La maquette : elle est à l'échelle 1/10e, indiquant le tracé général des plombs, la place de l'armature métallique qui maintient les différents panneaux, les taches de couleur, le détail des personnages, décoration, etc.
Le carton : c'est l'agrandissement de la maquette sans indication de couleur et précisant le réseau de plomb.
Le calque : permet de relever par transparence le dessin des lignes du carton, il déterminera la découpe des morceaux de verre. Les différents éléments sont numérotés
Le calibre : le calque est reporté sur un papier fort (ainsi que les numéros) qui est ensuite découpé soit à la lame si le dessin est géométrique, soit au ciseaux à trois lames permettant d’enlever une bande de papier dont la largeur est égale à l'épaisseur de l'âme du plomb.
La coupe du verre : il est coupé en fonction du calibre au moyen d'un diamant. On utilise un petit marteau (marteline) pour détacher le morceau en frappant sur la face opposé à la coupe à l'endroit du trait du diamant. Les imperfections sont corrigés avec une pince plate ou grugeoire, les arêtes vives sont polies afin d'éviter les coupures.
Les verres sont teintés ou blancs. La palette de couleur est étendue, les teintes se font le plus souvent dans la masse à l'aide d'oxydes métalliques, mais il existe d'autres techniques.
Chaque morceau est placé sur le calque pour suivre la progression du travail.
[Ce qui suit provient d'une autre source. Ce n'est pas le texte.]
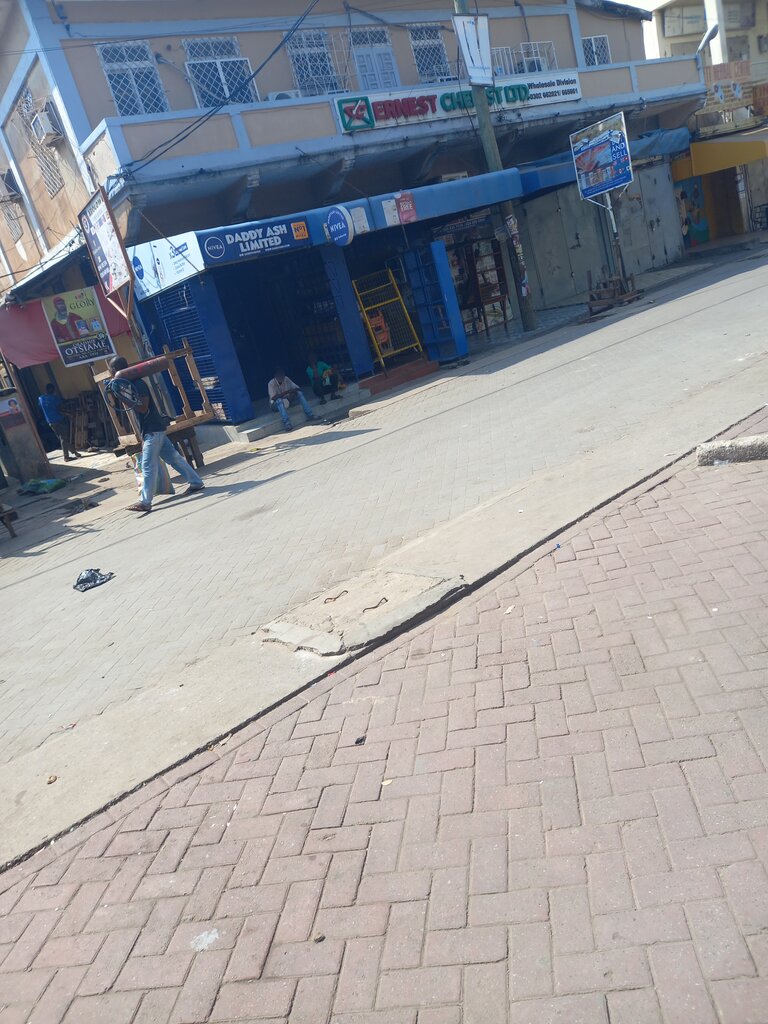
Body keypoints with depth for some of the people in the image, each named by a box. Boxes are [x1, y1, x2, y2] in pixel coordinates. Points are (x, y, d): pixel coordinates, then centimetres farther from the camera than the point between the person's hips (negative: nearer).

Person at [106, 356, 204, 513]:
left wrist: (124, 398, -21)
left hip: (152, 430, -10)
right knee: (173, 457, 13)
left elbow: (143, 408, -22)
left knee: (148, 466, -10)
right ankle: (196, 483, 20)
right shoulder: (126, 384, 14)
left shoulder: (136, 384, -15)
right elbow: (124, 407, 24)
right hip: (151, 430, 10)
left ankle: (145, 502, -10)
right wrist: (113, 394, 9)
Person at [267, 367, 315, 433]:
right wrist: (286, 392, -36)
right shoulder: (271, 384, -22)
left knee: (298, 392, -19)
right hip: (276, 404, -4)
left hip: (287, 401, 4)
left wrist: (293, 392, -31)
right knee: (279, 400, -39)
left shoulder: (286, 379, -9)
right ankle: (287, 424, -49)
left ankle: (310, 415, -26)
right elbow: (273, 398, -31)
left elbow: (297, 388, -9)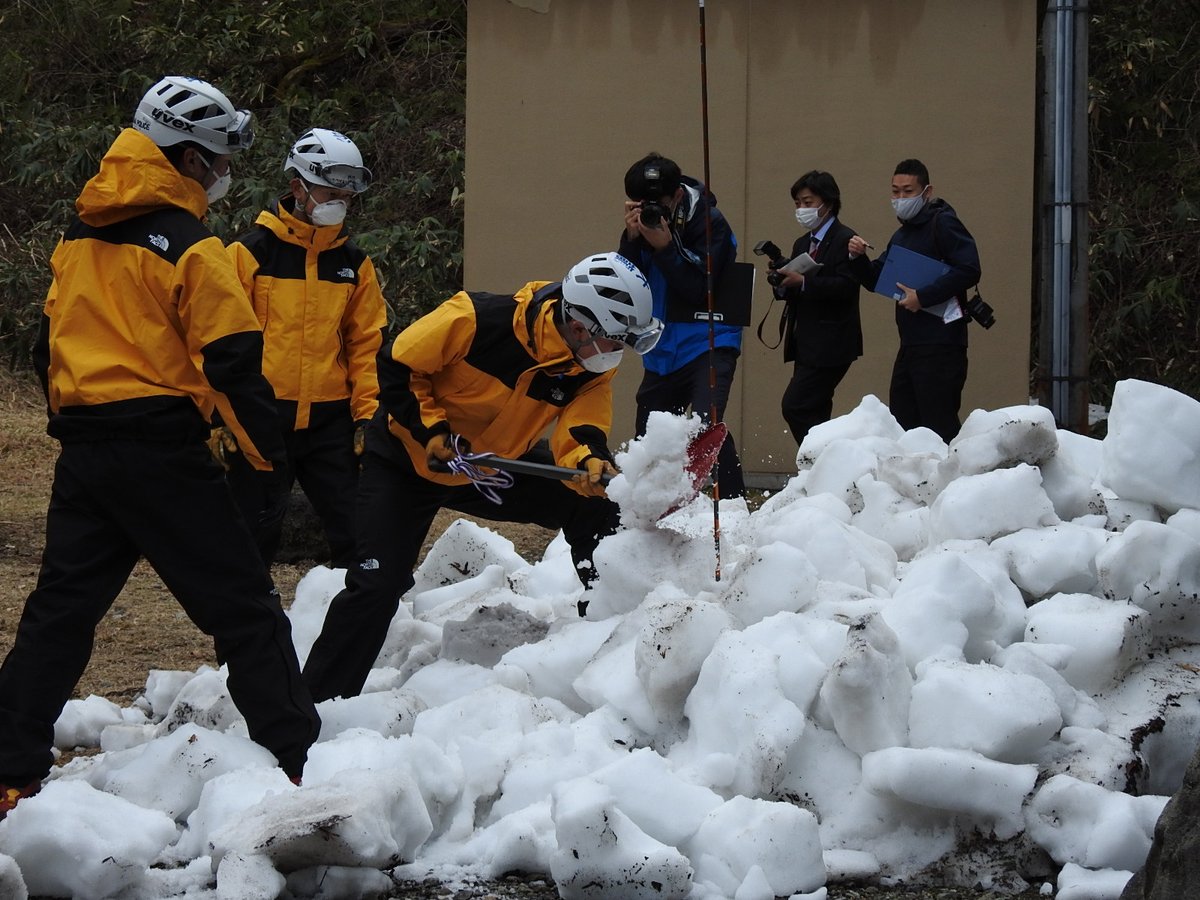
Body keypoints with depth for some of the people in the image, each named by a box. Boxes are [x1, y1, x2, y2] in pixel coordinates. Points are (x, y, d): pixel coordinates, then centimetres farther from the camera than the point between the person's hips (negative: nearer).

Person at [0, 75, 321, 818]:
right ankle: (300, 762, -2)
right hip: (162, 450, -7)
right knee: (243, 609, -1)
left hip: (83, 445, 7)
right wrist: (271, 457, -7)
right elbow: (234, 362, -13)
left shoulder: (80, 237, 13)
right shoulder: (187, 245, -9)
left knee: (60, 610, 13)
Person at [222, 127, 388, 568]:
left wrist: (368, 412, 4)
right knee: (255, 538, 4)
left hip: (330, 420, 4)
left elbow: (367, 344, 13)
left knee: (357, 533, 1)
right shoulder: (251, 253, -4)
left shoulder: (354, 263, 10)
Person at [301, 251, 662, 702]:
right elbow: (397, 366, -20)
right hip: (407, 460, -5)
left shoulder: (589, 370, -13)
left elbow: (579, 433, -19)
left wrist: (591, 463, -41)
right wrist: (431, 429, -25)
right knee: (378, 585, -16)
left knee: (594, 506, -6)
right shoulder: (478, 319, -30)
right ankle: (317, 701, -6)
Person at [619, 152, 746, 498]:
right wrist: (632, 238, -20)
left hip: (707, 343, -6)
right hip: (662, 350, 6)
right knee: (646, 437, 9)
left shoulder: (710, 223, -13)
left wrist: (665, 247, -27)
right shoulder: (642, 223, 0)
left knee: (706, 423, -26)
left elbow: (699, 291, -20)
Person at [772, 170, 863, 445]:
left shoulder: (844, 239, -8)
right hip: (807, 344, 9)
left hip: (830, 344, -9)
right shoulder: (802, 244, 19)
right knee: (814, 413, 10)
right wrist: (783, 285, -5)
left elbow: (847, 286, -20)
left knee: (795, 407, -16)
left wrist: (803, 282, -25)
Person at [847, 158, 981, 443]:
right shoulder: (902, 234, 20)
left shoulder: (943, 223, -7)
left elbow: (969, 269, -20)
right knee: (902, 427, 8)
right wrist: (858, 259, 4)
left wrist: (923, 297, -21)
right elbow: (876, 281, 24)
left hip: (940, 347, -9)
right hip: (910, 345, 9)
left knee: (940, 428, -10)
La peinture : Elle est appelée "grisaille". C'est un oxyde de cuivre finement broyé, selon les techniques délayé à l'eau, au vinaigre ou à la térébenthine. On y ajoute une petite quantité de gomme arabique ou d'essence grasse pour l'adhésion au verre. Il existe plusieurs couleurs de grisaille. Pour donner la teinte de la chair on applique sur le verso du verre un jaune d'argent ou un jaune orangé
Les plaques peintes doivent être cuites dans un four à une température de 630°. On compte 4 à 5 heures pour obtenir le degré voulu. Il faut ensuite attendre 24 h. avant de défourner pour éviter un refroidissement brutal qui casserait les plaques.
Le sertissage : chaque pièce est encastrée dans les baguettes de plomb, lorsque tous les plombs sont assemblés ils sont solidarisés en faisant fondre un peu d'étain à chaque intersection.
Pour des raisons de solidité la surface d'un panneau de vitrail n'excède jamais 1m2. Au-delà de cette surface le vitrail est divisé au moyen de tiges métalliques (barbotières, pannetons et feuillards).